Beth Gugino, professor of vegetable pathology in the Department of Plant Pathology and Environmental Microbiology. Image: Penn State
Gugino directs an extension education and adaptive research program that develops and translates integrated management tools to manage important and emerging diseases of the major vegetable crops in the U.S. She is recognized for leading and participating in multi-state programs prioritizing stakeholder relevance and scientific knowledge gaps that improve economic and environmental sustainability.
Gugino’s contribution to extension and research extends beyond the numerous peer-reviewed publications, plant disease management reports and extension-related fact sheets she has produced.
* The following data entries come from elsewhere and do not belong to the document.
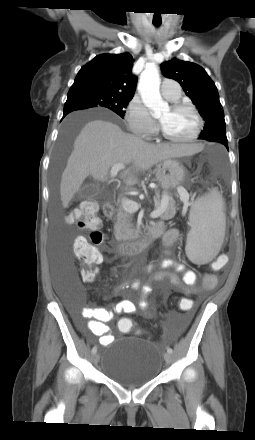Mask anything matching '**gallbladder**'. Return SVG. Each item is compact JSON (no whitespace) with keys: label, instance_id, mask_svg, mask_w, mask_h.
<instances>
[{"label":"gallbladder","instance_id":"1","mask_svg":"<svg viewBox=\"0 0 255 440\" xmlns=\"http://www.w3.org/2000/svg\"><path fill=\"white\" fill-rule=\"evenodd\" d=\"M99 187L93 183L85 184L78 192L77 198L85 199L92 198L97 195Z\"/></svg>","mask_w":255,"mask_h":440}]
</instances>
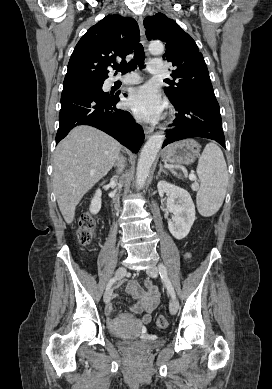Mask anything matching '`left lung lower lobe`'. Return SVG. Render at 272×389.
Instances as JSON below:
<instances>
[{
	"label": "left lung lower lobe",
	"instance_id": "0a47b994",
	"mask_svg": "<svg viewBox=\"0 0 272 389\" xmlns=\"http://www.w3.org/2000/svg\"><path fill=\"white\" fill-rule=\"evenodd\" d=\"M172 104L178 114L173 123L175 127L166 133L162 148L192 137L212 139L226 148L220 108L213 88L188 92L180 102Z\"/></svg>",
	"mask_w": 272,
	"mask_h": 389
}]
</instances>
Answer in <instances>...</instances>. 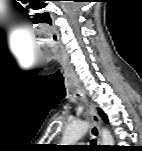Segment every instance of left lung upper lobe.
Here are the masks:
<instances>
[{"instance_id":"1","label":"left lung upper lobe","mask_w":142,"mask_h":151,"mask_svg":"<svg viewBox=\"0 0 142 151\" xmlns=\"http://www.w3.org/2000/svg\"><path fill=\"white\" fill-rule=\"evenodd\" d=\"M99 113H100V115L102 116V118L104 119V121H105L106 123H108V119H107L106 114H105L101 109H99Z\"/></svg>"}]
</instances>
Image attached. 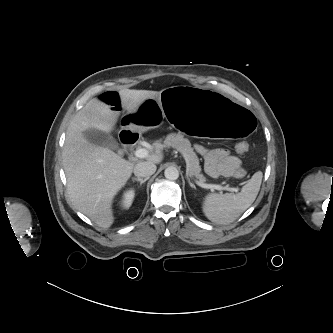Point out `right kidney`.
I'll return each instance as SVG.
<instances>
[{"label":"right kidney","instance_id":"right-kidney-1","mask_svg":"<svg viewBox=\"0 0 333 333\" xmlns=\"http://www.w3.org/2000/svg\"><path fill=\"white\" fill-rule=\"evenodd\" d=\"M134 190H128L123 194L122 200H121V206L123 208H129L132 204V201L134 199Z\"/></svg>","mask_w":333,"mask_h":333}]
</instances>
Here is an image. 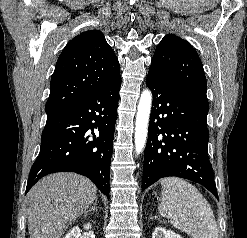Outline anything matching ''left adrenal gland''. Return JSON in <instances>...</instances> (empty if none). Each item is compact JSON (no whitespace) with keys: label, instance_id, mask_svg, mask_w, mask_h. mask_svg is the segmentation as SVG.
<instances>
[{"label":"left adrenal gland","instance_id":"1","mask_svg":"<svg viewBox=\"0 0 247 238\" xmlns=\"http://www.w3.org/2000/svg\"><path fill=\"white\" fill-rule=\"evenodd\" d=\"M154 218L158 220V216H155Z\"/></svg>","mask_w":247,"mask_h":238}]
</instances>
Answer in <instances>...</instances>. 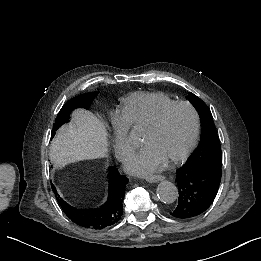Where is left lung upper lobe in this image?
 I'll list each match as a JSON object with an SVG mask.
<instances>
[{"instance_id":"5c2ea615","label":"left lung upper lobe","mask_w":261,"mask_h":261,"mask_svg":"<svg viewBox=\"0 0 261 261\" xmlns=\"http://www.w3.org/2000/svg\"><path fill=\"white\" fill-rule=\"evenodd\" d=\"M197 110L201 119L202 134L200 143L187 163L197 164L203 161H214L222 164L220 140L216 132L212 114L207 105L196 95L190 93L187 97Z\"/></svg>"}]
</instances>
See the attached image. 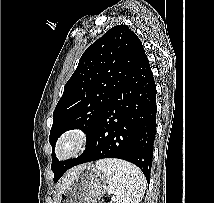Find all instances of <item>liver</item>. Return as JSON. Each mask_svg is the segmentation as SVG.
Listing matches in <instances>:
<instances>
[{
  "label": "liver",
  "mask_w": 214,
  "mask_h": 203,
  "mask_svg": "<svg viewBox=\"0 0 214 203\" xmlns=\"http://www.w3.org/2000/svg\"><path fill=\"white\" fill-rule=\"evenodd\" d=\"M81 166L75 167L71 170H69L60 180V183L58 184V196L62 189H64L66 186H68L74 179L75 175L79 171Z\"/></svg>",
  "instance_id": "6515ba94"
}]
</instances>
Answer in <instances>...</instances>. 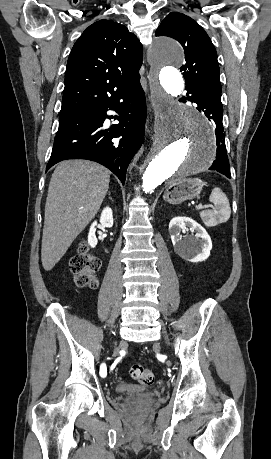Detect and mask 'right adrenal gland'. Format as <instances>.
Listing matches in <instances>:
<instances>
[{"label": "right adrenal gland", "mask_w": 271, "mask_h": 459, "mask_svg": "<svg viewBox=\"0 0 271 459\" xmlns=\"http://www.w3.org/2000/svg\"><path fill=\"white\" fill-rule=\"evenodd\" d=\"M108 196H111L110 192H109Z\"/></svg>", "instance_id": "1"}]
</instances>
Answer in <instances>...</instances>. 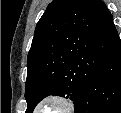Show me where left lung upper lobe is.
I'll list each match as a JSON object with an SVG mask.
<instances>
[{
	"mask_svg": "<svg viewBox=\"0 0 121 113\" xmlns=\"http://www.w3.org/2000/svg\"><path fill=\"white\" fill-rule=\"evenodd\" d=\"M118 37L102 0H53L40 18L27 58V113L49 95L76 103Z\"/></svg>",
	"mask_w": 121,
	"mask_h": 113,
	"instance_id": "left-lung-upper-lobe-1",
	"label": "left lung upper lobe"
}]
</instances>
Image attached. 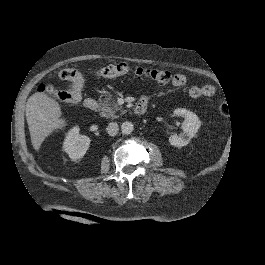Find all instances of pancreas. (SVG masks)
Masks as SVG:
<instances>
[{
    "mask_svg": "<svg viewBox=\"0 0 265 265\" xmlns=\"http://www.w3.org/2000/svg\"><path fill=\"white\" fill-rule=\"evenodd\" d=\"M99 105L101 107V113L100 115L102 117L115 119L118 118V115L116 113L118 111L121 112V114H124V111L113 99L112 95H108L104 100L99 99Z\"/></svg>",
    "mask_w": 265,
    "mask_h": 265,
    "instance_id": "1",
    "label": "pancreas"
}]
</instances>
In the past five years, she has made 109 presentations at 71 meetings reaching approximately 8,700 stakeholders.
Since starting at Penn State in 2008, she has contributed to or led more than 75 research and extension projects funded by local, state, national and international competitive external grants.
Industry has relied on Gugino to conduct 43 conventional and biofungicide product efficacy trials, evaluating more than 480 treatments on nine host-pathogen systems, which include bacterial diseases of onion, cucurbit downy mildew, powdery mildew, and tomato early blight, late blight and bacterial spot.
She also provides leadership for a statewide effort to get timely pest and disease management information to the plain-sect community through produce-auction informational kiosks.
In addition to serving as co-leader for the Penn State Extension Vegetable, Small Fruit and Mushroom extension program team, Gugino is recognized for leading and participating in multi-state programs prioritizing stakeholder relevance and scientific knowledge gaps that improve economic and environmental sustainability.
She serves as the project director on a large U.S. Department of Agriculture AMS Specialty Crop Multi-State Program titled, “Regional approach to cucurbit downy mildew prevention, monitoring and management,” involving 12 eastern states accounting for 56 percent of the $1.35 billion cucurbits produced in the U.S. This is one example of her efforts to help collaboratively solve problems across state boundaries.
Gugino has leveraged funding from the Pennsylvania Vegetable Growers Association and the Pennsylvania Department of Agriculture Specialty Crop Block Grant to improve understanding about the biology and epidemiology of bacterial diseases of onion. She also has developed integrated management strategies that growers adopted and are currently using to reduce the disease.
She received her bachelor’s degree in horticulture, as well as master’s and doctoral degrees in plant pathology from Penn State. After completing a postdoctoral fellowship at Cornell University, Gugino returned to Penn State as an assistant professor of vegetable pathology in 2008. She was promoted to professor in 2019.